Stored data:
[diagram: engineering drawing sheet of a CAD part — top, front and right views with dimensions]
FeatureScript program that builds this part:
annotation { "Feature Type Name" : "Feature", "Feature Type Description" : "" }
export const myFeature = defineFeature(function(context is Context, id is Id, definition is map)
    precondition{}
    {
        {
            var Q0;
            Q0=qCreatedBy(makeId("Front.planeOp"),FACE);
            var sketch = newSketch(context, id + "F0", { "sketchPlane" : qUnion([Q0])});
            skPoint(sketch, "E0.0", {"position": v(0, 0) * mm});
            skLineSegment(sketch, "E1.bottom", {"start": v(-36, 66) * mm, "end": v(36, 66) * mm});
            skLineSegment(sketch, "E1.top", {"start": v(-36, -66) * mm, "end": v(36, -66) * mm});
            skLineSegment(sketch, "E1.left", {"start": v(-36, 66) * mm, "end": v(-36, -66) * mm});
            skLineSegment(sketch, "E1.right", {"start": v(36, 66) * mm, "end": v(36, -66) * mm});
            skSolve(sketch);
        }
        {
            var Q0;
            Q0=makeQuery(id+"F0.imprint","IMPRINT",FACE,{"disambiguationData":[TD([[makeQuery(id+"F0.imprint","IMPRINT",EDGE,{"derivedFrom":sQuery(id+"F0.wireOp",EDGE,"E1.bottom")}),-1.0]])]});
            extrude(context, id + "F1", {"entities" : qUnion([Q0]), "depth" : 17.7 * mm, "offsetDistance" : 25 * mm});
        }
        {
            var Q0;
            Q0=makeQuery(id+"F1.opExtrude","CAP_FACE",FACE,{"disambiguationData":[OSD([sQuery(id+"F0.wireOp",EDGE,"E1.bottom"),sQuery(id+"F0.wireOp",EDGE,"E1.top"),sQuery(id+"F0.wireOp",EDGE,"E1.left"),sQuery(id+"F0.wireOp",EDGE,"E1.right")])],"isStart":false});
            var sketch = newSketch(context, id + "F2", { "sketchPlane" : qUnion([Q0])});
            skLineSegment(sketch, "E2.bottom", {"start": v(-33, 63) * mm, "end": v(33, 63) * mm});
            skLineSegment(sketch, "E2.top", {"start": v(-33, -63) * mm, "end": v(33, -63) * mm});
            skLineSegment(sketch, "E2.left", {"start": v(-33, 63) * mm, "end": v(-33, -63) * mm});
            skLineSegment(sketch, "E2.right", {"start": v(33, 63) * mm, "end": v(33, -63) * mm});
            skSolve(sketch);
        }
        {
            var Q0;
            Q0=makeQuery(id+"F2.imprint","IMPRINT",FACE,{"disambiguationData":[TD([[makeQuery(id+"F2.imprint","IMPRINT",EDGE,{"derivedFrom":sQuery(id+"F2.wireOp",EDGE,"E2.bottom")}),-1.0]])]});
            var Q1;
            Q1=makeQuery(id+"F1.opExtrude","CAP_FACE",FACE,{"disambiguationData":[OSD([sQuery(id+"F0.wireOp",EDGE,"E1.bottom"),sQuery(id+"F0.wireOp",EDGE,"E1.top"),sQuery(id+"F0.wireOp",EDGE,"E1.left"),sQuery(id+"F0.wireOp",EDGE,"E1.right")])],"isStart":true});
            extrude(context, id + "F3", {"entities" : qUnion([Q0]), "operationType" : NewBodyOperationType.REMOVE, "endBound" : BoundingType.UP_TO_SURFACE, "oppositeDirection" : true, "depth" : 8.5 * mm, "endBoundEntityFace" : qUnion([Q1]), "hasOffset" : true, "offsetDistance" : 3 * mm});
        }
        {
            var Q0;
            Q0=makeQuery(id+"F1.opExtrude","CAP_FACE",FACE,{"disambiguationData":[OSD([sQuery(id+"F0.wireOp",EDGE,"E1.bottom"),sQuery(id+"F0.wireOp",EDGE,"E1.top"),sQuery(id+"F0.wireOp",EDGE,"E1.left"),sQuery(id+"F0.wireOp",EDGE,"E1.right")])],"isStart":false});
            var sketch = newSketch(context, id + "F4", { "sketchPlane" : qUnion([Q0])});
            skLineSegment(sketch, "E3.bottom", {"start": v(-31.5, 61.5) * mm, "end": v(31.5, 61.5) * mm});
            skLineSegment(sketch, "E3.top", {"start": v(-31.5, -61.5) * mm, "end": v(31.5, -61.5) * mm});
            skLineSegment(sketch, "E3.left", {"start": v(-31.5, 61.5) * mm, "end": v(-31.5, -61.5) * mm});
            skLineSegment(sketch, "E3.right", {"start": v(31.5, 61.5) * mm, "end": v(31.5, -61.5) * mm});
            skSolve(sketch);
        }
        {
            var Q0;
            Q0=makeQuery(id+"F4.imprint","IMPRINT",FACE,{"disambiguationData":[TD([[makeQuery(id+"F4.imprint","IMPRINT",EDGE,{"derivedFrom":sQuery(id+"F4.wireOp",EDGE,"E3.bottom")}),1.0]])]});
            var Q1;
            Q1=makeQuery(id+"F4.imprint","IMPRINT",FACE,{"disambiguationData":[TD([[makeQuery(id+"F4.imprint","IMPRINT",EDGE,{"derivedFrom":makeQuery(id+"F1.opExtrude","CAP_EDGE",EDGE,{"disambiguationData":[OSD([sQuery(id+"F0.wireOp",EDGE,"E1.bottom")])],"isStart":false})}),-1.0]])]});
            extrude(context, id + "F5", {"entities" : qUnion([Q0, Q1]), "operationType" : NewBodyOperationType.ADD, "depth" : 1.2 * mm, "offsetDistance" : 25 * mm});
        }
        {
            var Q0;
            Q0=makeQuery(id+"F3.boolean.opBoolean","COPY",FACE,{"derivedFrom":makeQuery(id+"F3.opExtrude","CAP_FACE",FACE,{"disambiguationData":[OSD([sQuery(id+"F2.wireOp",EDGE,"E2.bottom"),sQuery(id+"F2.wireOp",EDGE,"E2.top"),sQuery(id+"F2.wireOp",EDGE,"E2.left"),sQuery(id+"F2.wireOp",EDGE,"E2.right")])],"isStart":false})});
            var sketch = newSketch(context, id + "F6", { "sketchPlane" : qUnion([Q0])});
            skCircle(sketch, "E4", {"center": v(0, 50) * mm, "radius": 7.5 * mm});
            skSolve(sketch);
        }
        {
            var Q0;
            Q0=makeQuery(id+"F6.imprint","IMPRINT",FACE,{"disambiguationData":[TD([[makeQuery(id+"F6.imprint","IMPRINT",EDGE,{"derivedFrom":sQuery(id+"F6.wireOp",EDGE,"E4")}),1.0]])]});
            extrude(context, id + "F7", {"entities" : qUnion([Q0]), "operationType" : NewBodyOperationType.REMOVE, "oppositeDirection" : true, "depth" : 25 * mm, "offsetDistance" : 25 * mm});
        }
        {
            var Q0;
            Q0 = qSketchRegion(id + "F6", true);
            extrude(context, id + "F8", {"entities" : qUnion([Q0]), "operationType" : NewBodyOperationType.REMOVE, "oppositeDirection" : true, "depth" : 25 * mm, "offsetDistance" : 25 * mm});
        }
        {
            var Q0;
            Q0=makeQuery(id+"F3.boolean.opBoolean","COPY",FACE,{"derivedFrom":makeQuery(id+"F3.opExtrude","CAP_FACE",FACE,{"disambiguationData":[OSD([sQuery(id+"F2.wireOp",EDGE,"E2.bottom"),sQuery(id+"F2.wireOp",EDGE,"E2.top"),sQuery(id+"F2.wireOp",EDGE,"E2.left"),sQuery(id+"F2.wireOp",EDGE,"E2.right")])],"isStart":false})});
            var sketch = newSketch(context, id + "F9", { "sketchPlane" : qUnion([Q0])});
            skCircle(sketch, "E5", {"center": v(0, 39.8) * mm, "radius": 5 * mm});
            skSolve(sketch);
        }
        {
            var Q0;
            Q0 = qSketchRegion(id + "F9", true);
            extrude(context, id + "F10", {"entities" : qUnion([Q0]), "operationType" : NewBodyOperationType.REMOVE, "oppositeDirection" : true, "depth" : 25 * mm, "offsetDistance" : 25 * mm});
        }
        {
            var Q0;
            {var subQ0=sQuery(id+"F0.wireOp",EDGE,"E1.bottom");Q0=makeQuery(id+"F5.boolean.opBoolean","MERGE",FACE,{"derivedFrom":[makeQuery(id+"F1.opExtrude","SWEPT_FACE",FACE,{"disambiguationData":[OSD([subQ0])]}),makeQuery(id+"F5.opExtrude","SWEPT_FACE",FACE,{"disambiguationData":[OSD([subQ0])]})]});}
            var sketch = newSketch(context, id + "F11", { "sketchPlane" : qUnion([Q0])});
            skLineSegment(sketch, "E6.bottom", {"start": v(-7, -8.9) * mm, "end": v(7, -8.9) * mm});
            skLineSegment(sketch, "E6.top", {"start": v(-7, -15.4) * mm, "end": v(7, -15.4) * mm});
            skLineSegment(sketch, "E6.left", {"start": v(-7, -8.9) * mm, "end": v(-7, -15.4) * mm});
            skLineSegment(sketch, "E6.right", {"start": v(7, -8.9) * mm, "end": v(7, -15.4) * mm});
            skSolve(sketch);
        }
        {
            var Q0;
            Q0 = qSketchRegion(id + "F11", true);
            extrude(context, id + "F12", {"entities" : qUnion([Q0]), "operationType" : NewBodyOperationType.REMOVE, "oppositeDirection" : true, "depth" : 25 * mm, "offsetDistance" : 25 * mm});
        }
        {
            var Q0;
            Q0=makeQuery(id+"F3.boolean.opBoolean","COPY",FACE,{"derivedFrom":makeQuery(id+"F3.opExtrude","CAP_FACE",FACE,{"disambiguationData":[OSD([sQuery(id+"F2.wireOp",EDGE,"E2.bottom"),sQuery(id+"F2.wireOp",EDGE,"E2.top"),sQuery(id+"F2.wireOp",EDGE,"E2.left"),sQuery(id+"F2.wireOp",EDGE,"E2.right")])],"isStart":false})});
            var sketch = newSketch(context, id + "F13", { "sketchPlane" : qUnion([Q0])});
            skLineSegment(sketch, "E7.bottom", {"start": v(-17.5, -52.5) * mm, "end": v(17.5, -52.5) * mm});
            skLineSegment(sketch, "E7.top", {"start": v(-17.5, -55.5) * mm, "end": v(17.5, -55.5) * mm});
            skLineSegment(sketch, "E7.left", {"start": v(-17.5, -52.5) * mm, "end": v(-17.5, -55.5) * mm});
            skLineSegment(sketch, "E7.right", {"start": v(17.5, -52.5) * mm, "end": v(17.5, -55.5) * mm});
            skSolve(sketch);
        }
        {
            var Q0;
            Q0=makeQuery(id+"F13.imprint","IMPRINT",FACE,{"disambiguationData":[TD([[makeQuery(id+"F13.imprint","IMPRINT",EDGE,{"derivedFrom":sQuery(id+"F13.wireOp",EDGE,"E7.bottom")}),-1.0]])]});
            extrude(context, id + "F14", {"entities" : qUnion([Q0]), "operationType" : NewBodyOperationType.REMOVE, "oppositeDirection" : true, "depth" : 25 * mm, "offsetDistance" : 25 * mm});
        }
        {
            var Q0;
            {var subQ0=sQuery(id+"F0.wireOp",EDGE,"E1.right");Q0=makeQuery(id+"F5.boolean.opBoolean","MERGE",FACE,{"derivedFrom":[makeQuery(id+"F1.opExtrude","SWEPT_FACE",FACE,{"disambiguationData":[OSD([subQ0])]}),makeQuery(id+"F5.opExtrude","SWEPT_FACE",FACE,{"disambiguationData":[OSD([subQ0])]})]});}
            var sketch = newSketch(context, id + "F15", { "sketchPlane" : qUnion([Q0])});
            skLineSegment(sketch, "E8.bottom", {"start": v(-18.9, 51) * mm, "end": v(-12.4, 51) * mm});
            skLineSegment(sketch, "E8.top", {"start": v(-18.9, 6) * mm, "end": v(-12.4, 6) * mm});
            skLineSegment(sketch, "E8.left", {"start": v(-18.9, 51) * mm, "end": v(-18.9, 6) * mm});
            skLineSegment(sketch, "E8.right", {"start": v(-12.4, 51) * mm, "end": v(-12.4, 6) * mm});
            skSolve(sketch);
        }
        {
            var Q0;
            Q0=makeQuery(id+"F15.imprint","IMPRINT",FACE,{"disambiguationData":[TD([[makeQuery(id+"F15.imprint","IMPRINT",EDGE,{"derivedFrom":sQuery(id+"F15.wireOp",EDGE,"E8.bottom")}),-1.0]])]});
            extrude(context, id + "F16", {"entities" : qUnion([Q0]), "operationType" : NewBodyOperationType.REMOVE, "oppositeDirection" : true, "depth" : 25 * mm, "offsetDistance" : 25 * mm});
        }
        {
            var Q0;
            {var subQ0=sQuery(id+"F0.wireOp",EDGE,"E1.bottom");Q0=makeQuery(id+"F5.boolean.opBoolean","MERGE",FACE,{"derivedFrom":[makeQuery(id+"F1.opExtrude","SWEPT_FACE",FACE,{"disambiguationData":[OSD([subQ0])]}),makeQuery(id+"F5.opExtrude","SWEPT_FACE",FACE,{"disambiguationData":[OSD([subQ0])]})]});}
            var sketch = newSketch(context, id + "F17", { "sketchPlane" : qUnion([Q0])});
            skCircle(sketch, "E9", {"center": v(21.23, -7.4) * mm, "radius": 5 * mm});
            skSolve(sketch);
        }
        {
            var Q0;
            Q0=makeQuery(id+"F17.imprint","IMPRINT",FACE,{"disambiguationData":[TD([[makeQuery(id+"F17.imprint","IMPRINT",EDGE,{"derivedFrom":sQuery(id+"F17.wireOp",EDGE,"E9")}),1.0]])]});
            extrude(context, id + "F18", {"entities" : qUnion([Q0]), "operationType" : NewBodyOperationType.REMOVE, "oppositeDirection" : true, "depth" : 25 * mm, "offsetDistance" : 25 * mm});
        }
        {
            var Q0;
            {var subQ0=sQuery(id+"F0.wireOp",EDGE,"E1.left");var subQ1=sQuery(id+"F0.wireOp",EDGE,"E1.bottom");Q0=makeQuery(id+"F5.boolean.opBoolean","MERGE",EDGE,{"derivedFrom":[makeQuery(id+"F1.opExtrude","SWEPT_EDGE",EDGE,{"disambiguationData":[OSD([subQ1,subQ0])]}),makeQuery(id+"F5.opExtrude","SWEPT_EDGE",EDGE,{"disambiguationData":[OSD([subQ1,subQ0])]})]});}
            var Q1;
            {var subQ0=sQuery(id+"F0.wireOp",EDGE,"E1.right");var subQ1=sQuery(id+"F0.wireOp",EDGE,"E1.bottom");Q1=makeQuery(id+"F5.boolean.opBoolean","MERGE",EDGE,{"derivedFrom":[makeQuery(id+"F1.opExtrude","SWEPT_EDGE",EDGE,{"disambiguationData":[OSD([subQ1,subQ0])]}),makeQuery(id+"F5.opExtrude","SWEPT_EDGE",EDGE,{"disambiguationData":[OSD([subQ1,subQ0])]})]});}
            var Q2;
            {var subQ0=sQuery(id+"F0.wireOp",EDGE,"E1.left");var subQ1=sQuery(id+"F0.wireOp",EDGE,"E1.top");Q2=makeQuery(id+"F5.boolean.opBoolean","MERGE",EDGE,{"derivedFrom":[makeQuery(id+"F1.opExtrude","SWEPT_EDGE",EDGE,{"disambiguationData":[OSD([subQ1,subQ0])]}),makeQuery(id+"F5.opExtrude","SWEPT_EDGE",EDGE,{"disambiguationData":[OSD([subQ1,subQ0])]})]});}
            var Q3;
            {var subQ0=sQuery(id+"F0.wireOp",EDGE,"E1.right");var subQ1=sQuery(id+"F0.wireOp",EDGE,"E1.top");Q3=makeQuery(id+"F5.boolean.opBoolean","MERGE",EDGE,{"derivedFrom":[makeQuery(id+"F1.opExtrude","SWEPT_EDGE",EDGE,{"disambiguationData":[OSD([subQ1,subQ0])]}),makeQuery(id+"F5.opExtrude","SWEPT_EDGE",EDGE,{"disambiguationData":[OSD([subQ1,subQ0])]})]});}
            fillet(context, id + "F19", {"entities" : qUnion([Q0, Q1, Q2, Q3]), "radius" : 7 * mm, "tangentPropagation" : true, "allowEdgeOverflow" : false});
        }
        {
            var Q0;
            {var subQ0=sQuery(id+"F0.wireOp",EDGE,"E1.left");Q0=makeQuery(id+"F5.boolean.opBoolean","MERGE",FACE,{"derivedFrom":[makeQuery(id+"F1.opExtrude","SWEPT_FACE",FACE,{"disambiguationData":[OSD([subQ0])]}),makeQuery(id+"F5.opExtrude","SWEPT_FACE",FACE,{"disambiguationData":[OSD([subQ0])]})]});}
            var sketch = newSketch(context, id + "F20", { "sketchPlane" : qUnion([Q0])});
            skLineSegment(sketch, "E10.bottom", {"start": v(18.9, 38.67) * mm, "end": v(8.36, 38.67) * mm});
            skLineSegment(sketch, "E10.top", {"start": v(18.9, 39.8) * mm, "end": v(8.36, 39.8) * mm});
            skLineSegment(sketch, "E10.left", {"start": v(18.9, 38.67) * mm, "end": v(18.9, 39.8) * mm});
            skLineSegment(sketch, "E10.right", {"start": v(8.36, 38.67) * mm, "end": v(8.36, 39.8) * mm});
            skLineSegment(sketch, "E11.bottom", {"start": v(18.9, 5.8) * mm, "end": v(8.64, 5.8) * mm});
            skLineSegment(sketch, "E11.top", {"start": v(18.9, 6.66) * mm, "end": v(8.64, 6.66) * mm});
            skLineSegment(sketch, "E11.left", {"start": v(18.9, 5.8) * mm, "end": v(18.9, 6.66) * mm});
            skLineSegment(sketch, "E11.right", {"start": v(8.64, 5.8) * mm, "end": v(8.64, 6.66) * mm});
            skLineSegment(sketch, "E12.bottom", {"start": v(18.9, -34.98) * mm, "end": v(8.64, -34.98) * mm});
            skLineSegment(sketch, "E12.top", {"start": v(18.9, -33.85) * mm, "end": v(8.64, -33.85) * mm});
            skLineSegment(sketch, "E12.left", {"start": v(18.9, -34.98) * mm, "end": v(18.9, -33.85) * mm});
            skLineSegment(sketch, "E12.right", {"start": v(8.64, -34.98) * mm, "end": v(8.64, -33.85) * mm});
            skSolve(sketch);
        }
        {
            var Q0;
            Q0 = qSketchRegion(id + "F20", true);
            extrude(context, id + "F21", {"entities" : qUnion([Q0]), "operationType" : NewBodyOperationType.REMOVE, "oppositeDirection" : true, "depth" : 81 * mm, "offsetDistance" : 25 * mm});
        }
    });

* Exercise aim *
Count the lines in the data above that contain the string "qSketchRegion". Give only the number.

* Task result *
4